Cheste’s face fell in a landslide of bewilderment. “Hack it?” he whispered. “You mean… break into it and write our own tweets?”
“Tweets,” I affirmed, “that will be attributed to President Donald Trump. Things like, ‘Being in Oval Office agrees with me – balls have doubled in size since Inauguration;’ or, ‘Just got latest nude pix of Putin – sending him a selfie of Donald’s Dominator as a thank-you;’ or, ‘Ever notice what an ugly old diesel Angela Merkel is? Found out at the summit she smells like one, too;’ or, ‘Having a sleepless night – can’t decide whether to bomb North Korea or invade Mexico;’ or, ‘Just met Ivanka’s new BFF and she’s no 10 – she’s an 11!! Gotta find a job for her here at the WH;’ or, ‘Saw Steve Bannon doing the black cleaning lady on a desk in the West Wing at 2 AM – guess nobody can call him a racist now;’ or, ‘Asking Erdogan to send me a few of his bodyguards for security at my next rally;’ or, ‘Martial law works for Duterte in the PI, why not in Chicago? First move – lock up Rahm Emanuel; or, ‘Hillary Clinton isn’t just a lesbian alcoholic socialist murdering traitor – she’s a sore loser, too;’ or, ‘Why can’t Paul Ryan get the House to do what I say? Big wimp. I hear he likes to wear dresses and makeup when nobody’s looking;’ or, ‘Maybe getting shot down and tortured makes John McCain a hero, but that doesn’t mean he’s not a pathetic loser for dissing me;’ or, ‘Telling congress I need at least ten million a year to do this job, gimme a raise. Also figure Melania should get about five million as FLOTUS, plus expenses;’ or, ‘I don’t get it – what’s the point of having all these nukes if we can’t use them once in a while;’ or…”
“Slow down,” Cheste interrupted, scribbling frantically with a ball point pen on the back of a cocktail napkin, “I can’t remember all of these.”
“Write down a plain old snail mail address on one of those napkins,” I suggested, “and I’ll send you twenty or thirty like that to get you started.”
Cheste stopped scribbling. “You’d do that?”
“In hopes that should my advice prove useful,” I explained, “you might consider booking a series of legitimate consultations with me in the future.”

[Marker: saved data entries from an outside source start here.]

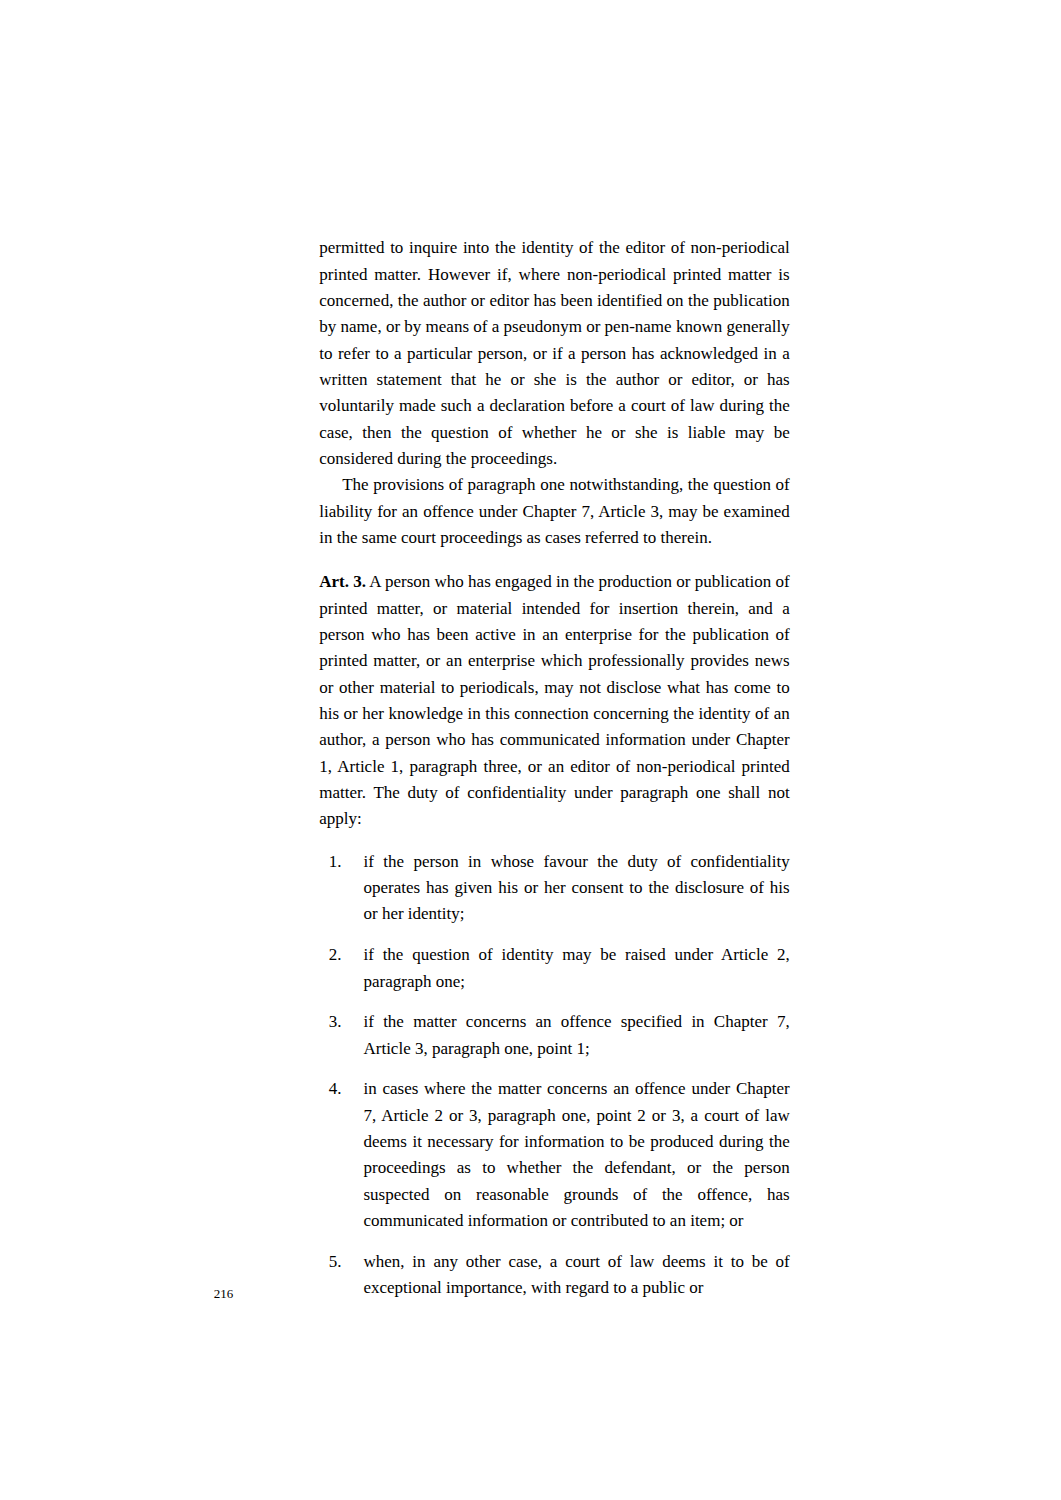permitted to inquire into the identity of the editor of non-periodical printed matter. However if, where non-periodical printed matter is concerned, the author or editor has been identified on the publication by name, or by means of a pseudonym or pen-name known generally to refer to a particular person, or if a person has acknowledged in a written statement that he or she is the author or editor, or has voluntarily made such a declaration before a court of law during the case, then the question of whether he or she is liable may be considered during the proceedings.
The provisions of paragraph one notwithstanding, the question of liability for an offence under Chapter 7, Article 3, may be examined in the same court proceedings as cases referred to therein.
Art. 3. A person who has engaged in the production or publication of printed matter, or material intended for insertion therein, and a person who has been active in an enterprise for the publication of printed matter, or an enterprise which professionally provides news or other material to periodicals, may not disclose what has come to his or her knowledge in this connection concerning the identity of an author, a person who has communicated information under Chapter 1, Article 1, paragraph three, or an editor of non-periodical printed matter. The duty of confidentiality under paragraph one shall not apply:
1. if the person in whose favour the duty of confidentiality operates has given his or her consent to the disclosure of his or her identity;
2. if the question of identity may be raised under Article 2, paragraph one;
3. if the matter concerns an offence specified in Chapter 7, Article 3, paragraph one, point 1;
4. in cases where the matter concerns an offence under Chapter 7, Article 2 or 3, paragraph one, point 2 or 3, a court of law deems it necessary for information to be produced during the proceedings as to whether the defendant, or the person suspected on reasonable grounds of the offence, has communicated information or contributed to an item; or
5. when, in any other case, a court of law deems it to be of exceptional importance, with regard to a public or
216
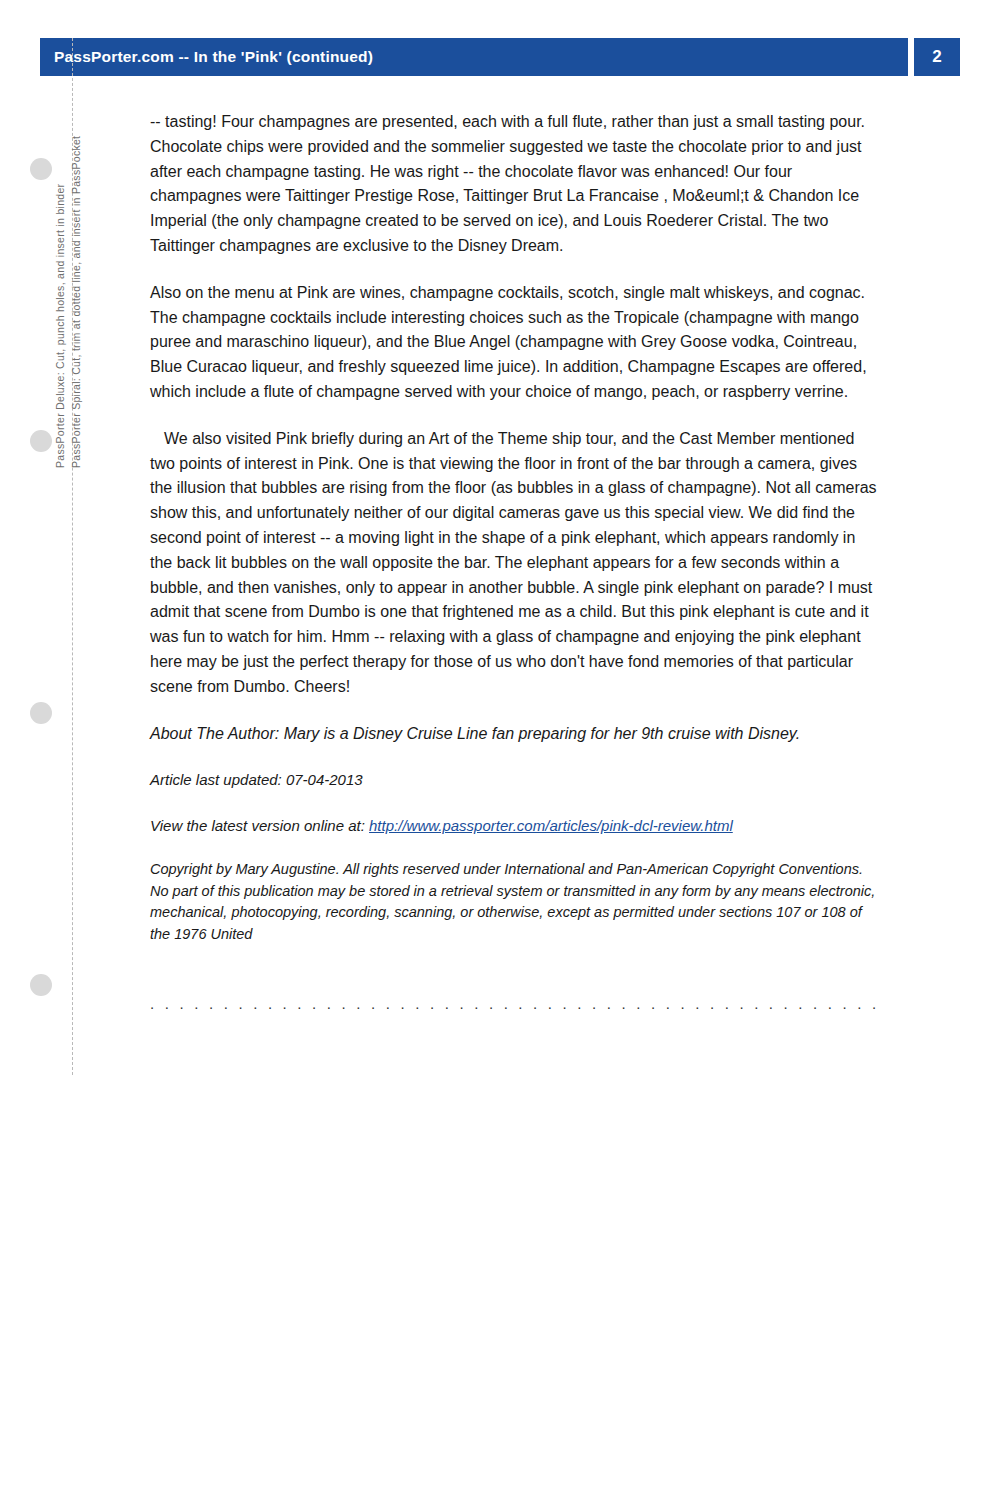PassPorter Deluxe: Cut, punch holes, and insert in binder
PassPorter Spiral: Cut, trim at dotted line, and insert in PassPocket
PassPorter.com -- In the 'Pink' (continued)
2
-- tasting! Four champagnes are presented, each with a full flute, rather than just a small tasting pour. Chocolate chips were provided and the sommelier suggested we taste the chocolate prior to and just after each champagne tasting. He was right -- the chocolate flavor was enhanced! Our four champagnes were Taittinger Prestige Rose, Taittinger Brut La Francaise , Mo&euml;t & Chandon Ice Imperial (the only champagne created to be served on ice), and Louis Roederer Cristal. The two Taittinger champagnes are exclusive to the Disney Dream.
Also on the menu at Pink are wines, champagne cocktails, scotch, single malt whiskeys, and cognac. The champagne cocktails include interesting choices such as the Tropicale (champagne with mango puree and maraschino liqueur), and the Blue Angel (champagne with Grey Goose vodka, Cointreau, Blue Curacao liqueur, and freshly squeezed lime juice). In addition, Champagne Escapes are offered, which include a flute of champagne served with your choice of mango, peach, or raspberry verrine.
We also visited Pink briefly during an Art of the Theme ship tour, and the Cast Member mentioned two points of interest in Pink. One is that viewing the floor in front of the bar through a camera, gives the illusion that bubbles are rising from the floor (as bubbles in a glass of champagne). Not all cameras show this, and unfortunately neither of our digital cameras gave us this special view. We did find the second point of interest -- a moving light in the shape of a pink elephant, which appears randomly in the back lit bubbles on the wall opposite the bar. The elephant appears for a few seconds within a bubble, and then vanishes, only to appear in another bubble. A single pink elephant on parade? I must admit that scene from Dumbo is one that frightened me as a child. But this pink elephant is cute and it was fun to watch for him. Hmm -- relaxing with a glass of champagne and enjoying the pink elephant here may be just the perfect therapy for those of us who don't have fond memories of that particular scene from Dumbo. Cheers!
About The Author: Mary is a Disney Cruise Line fan preparing for her 9th cruise with Disney.
Article last updated: 07-04-2013
View the latest version online at: http://www.passporter.com/articles/pink-dcl-review.html
Copyright by Mary Augustine. All rights reserved under International and Pan-American Copyright Conventions. No part of this publication may be stored in a retrieval system or transmitted in any form by any means electronic, mechanical, photocopying, recording, scanning, or otherwise, except as permitted under sections 107 or 108 of the 1976 United
. . . . . . . . . . . . . . . . . . . . . . . . . . . . . . . . . . . . . . . . . . . . . . . . . . . . . . . . . . . . . . . .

“Okay, excellent!” he exclaimed. “It’s a deal. So you’re saying, if we hack Trump’s twitter account and it starts tweeting stuff like that, there will be no choice but for the account to be shut down.”
“Well,” I cautioned, “yes, the idea is, those kind of tweets ought to get Trump’s Twitter account shut down – either by the White House, by public outrage, or by Twitter, at least you’d think so, and pretty quickly, at that. But America’s so screwed up these days, who knows? You have to be open to the possibility, however remote, that Trump’s supporters might like the fake, new, totally insane, utterly obnoxious, completely toxic Trump tweets even more than the old, real ones.”
“Holy [expletive],” he moaned, reaching for another deep swig from his drink. “What then?”
“Well,” I opined, “in the former case, hacking Trump’s Twitter account and inserting fake tweets such as the examples I provided should result in cancellation of that account and subsequently, the desired cessation of Trump tweets, which will save the presidency and the United States of America. But in the latter case, where the even more extreme content becomes a fad with his political base, Trump will seek to emulate and even outdo the fake tweets, and that will probably result in the downfall of civilization as we know it.”
“I guess that’s a chance we’ll all have to take,” Cheste remarked as he gave me a cocktail napkin with a post office box address printed on it, handed our checks to the waiter along with a hundred dollar bill, and rose to leave. “I’m sure not about to risk losing my job telling Trump to knock off the tweets, and besides, as far as I can tell, Twitter looks more or less like the downfall of civilization as we know it anyhow.”
“There are times,” I confessed, “when I cannot say I would disagree.”